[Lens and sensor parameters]
=-=-=-=-=

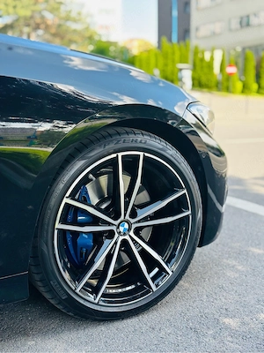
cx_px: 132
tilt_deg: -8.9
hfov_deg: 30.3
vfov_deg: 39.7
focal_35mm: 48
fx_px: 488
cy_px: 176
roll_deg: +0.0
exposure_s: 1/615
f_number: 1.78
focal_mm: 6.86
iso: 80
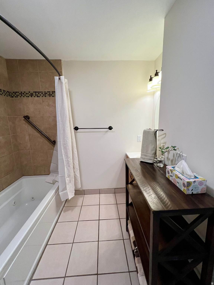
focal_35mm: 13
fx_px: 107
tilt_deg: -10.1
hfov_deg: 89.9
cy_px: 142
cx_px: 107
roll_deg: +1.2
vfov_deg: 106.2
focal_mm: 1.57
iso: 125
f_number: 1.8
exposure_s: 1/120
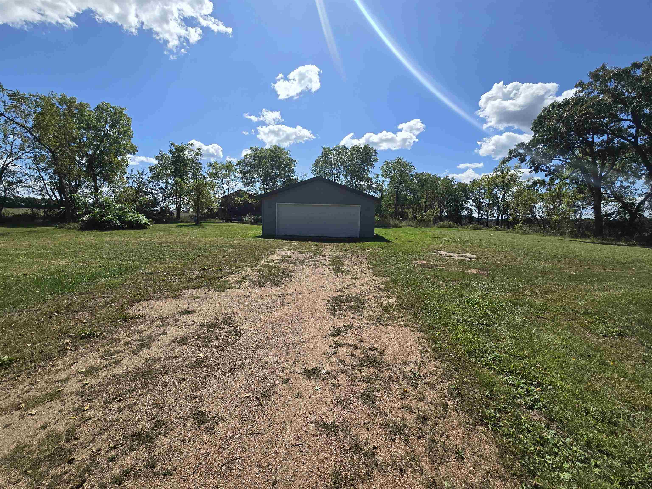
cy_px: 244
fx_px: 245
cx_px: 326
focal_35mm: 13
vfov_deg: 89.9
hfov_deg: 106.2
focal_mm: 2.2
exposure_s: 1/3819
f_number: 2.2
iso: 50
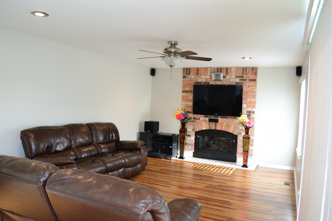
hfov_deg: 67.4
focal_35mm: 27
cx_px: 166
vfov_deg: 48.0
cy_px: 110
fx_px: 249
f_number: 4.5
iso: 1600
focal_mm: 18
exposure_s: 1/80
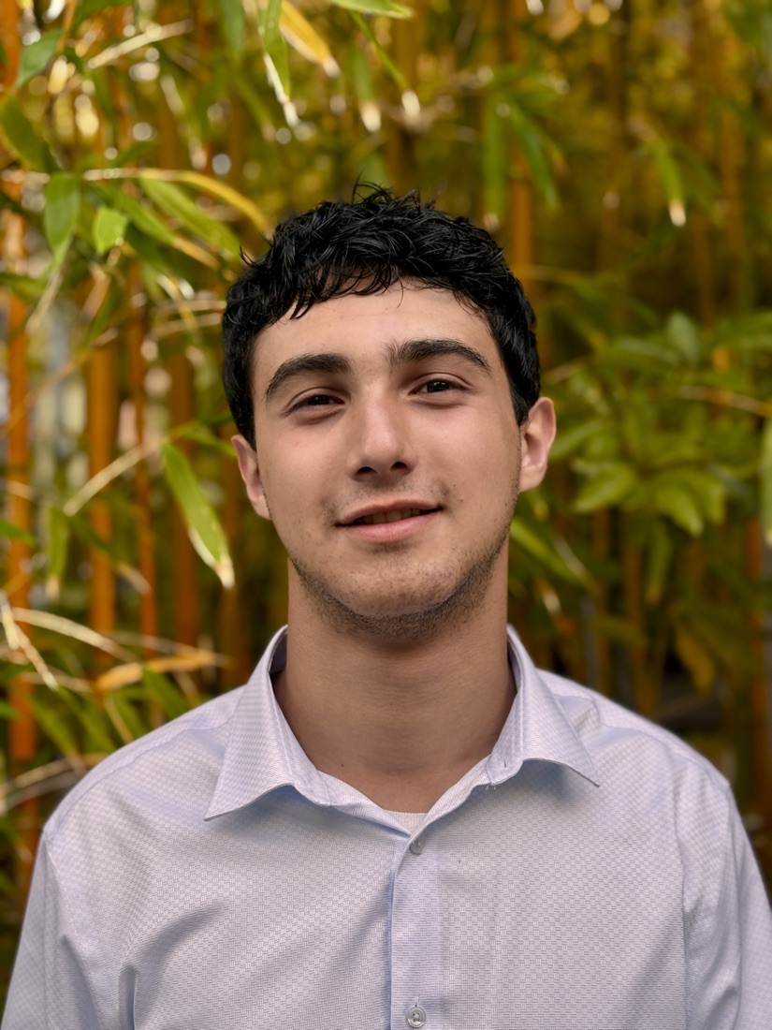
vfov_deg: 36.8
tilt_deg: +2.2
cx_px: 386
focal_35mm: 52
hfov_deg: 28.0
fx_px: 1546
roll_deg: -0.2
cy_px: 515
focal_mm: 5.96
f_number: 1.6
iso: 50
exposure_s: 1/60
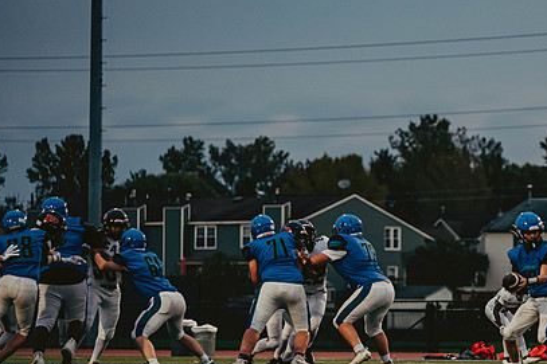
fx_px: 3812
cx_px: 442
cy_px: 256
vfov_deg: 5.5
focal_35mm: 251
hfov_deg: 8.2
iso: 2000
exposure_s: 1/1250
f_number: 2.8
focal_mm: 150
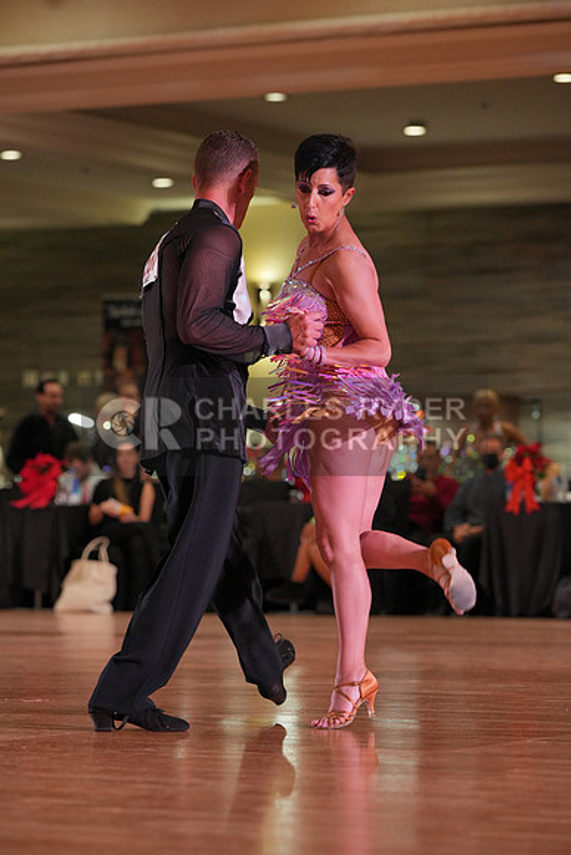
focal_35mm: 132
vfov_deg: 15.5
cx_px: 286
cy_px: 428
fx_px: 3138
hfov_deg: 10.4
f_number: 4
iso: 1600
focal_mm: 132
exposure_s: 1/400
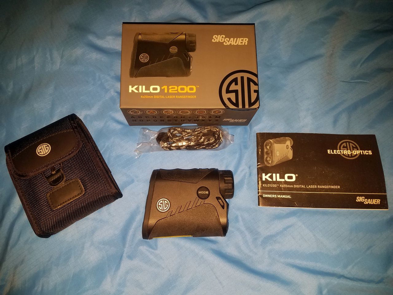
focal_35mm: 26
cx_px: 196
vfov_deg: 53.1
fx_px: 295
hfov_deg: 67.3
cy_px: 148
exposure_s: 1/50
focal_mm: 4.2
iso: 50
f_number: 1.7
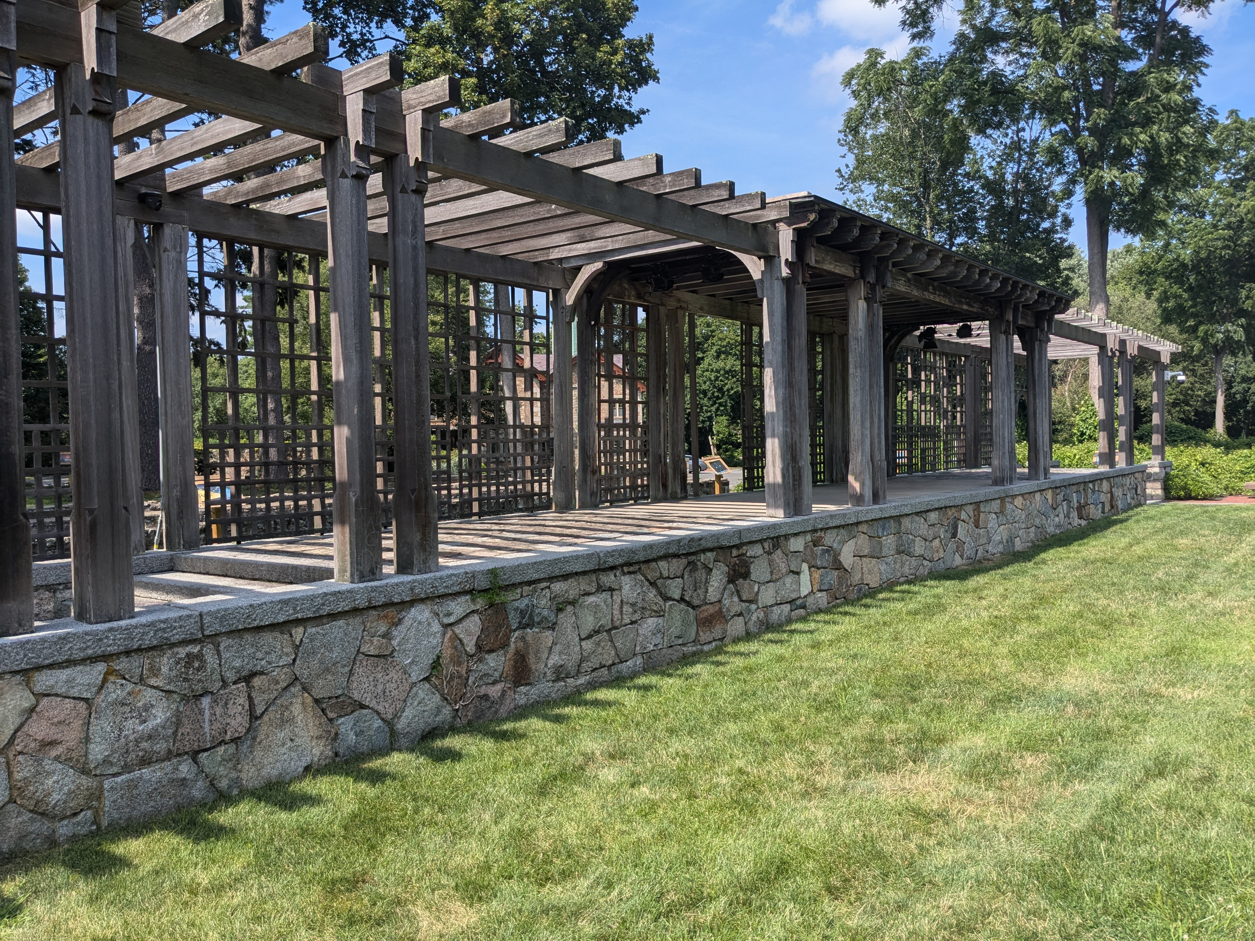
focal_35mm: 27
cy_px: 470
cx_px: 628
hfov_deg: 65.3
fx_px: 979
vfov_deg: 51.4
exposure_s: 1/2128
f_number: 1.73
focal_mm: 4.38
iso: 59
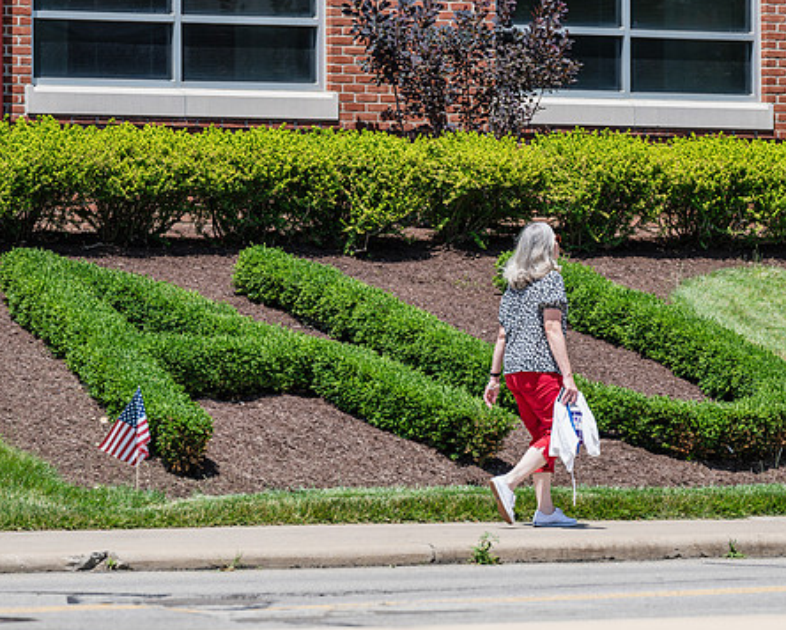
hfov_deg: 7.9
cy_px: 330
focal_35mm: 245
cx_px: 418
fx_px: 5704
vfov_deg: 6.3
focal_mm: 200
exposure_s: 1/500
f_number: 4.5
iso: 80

=-=-=-=-=

→ JOB: The lines from the one containing "roll_deg: +1.2" through the last line above are to be repeated exactly, and only those. Any pictures must be left out.

→ OUTPUT OF THE TASK:
roll_deg: +1.2
vfov_deg: 106.2
focal_mm: 1.57
iso: 125
f_number: 1.8
exposure_s: 1/120
cy_px: 244
fx_px: 245
cx_px: 326
focal_35mm: 13
vfov_deg: 89.9
hfov_deg: 106.2
focal_mm: 2.2
exposure_s: 1/3819
f_number: 2.2
iso: 50
hfov_deg: 67.4
focal_35mm: 27
cx_px: 166
vfov_deg: 48.0
cy_px: 110
fx_px: 249
f_number: 4.5
iso: 1600
focal_mm: 18
exposure_s: 1/80
vfov_deg: 36.8
tilt_deg: +2.2
cx_px: 386
focal_35mm: 52
hfov_deg: 28.0
fx_px: 1546
roll_deg: -0.2
cy_px: 515
focal_mm: 5.96
f_number: 1.6
iso: 50
exposure_s: 1/60
fx_px: 3812
cx_px: 442
cy_px: 256
vfov_deg: 5.5
focal_35mm: 251
hfov_deg: 8.2
iso: 2000
exposure_s: 1/1250
f_number: 2.8
focal_mm: 150
focal_35mm: 132
vfov_deg: 15.5
cx_px: 286
cy_px: 428
fx_px: 3138
hfov_deg: 10.4
f_number: 4
iso: 1600
focal_mm: 132
exposure_s: 1/400
focal_35mm: 26
cx_px: 196
vfov_deg: 53.1
fx_px: 295
hfov_deg: 67.3
cy_px: 148
exposure_s: 1/50
focal_mm: 4.2
iso: 50
f_number: 1.7
focal_35mm: 27
cy_px: 470
cx_px: 628
hfov_deg: 65.3
fx_px: 979
vfov_deg: 51.4
exposure_s: 1/2128
f_number: 1.73
focal_mm: 4.38
iso: 59
hfov_deg: 7.9
cy_px: 330
focal_35mm: 245
cx_px: 418
fx_px: 5704
vfov_deg: 6.3
focal_mm: 200
exposure_s: 1/500
f_number: 4.5
iso: 80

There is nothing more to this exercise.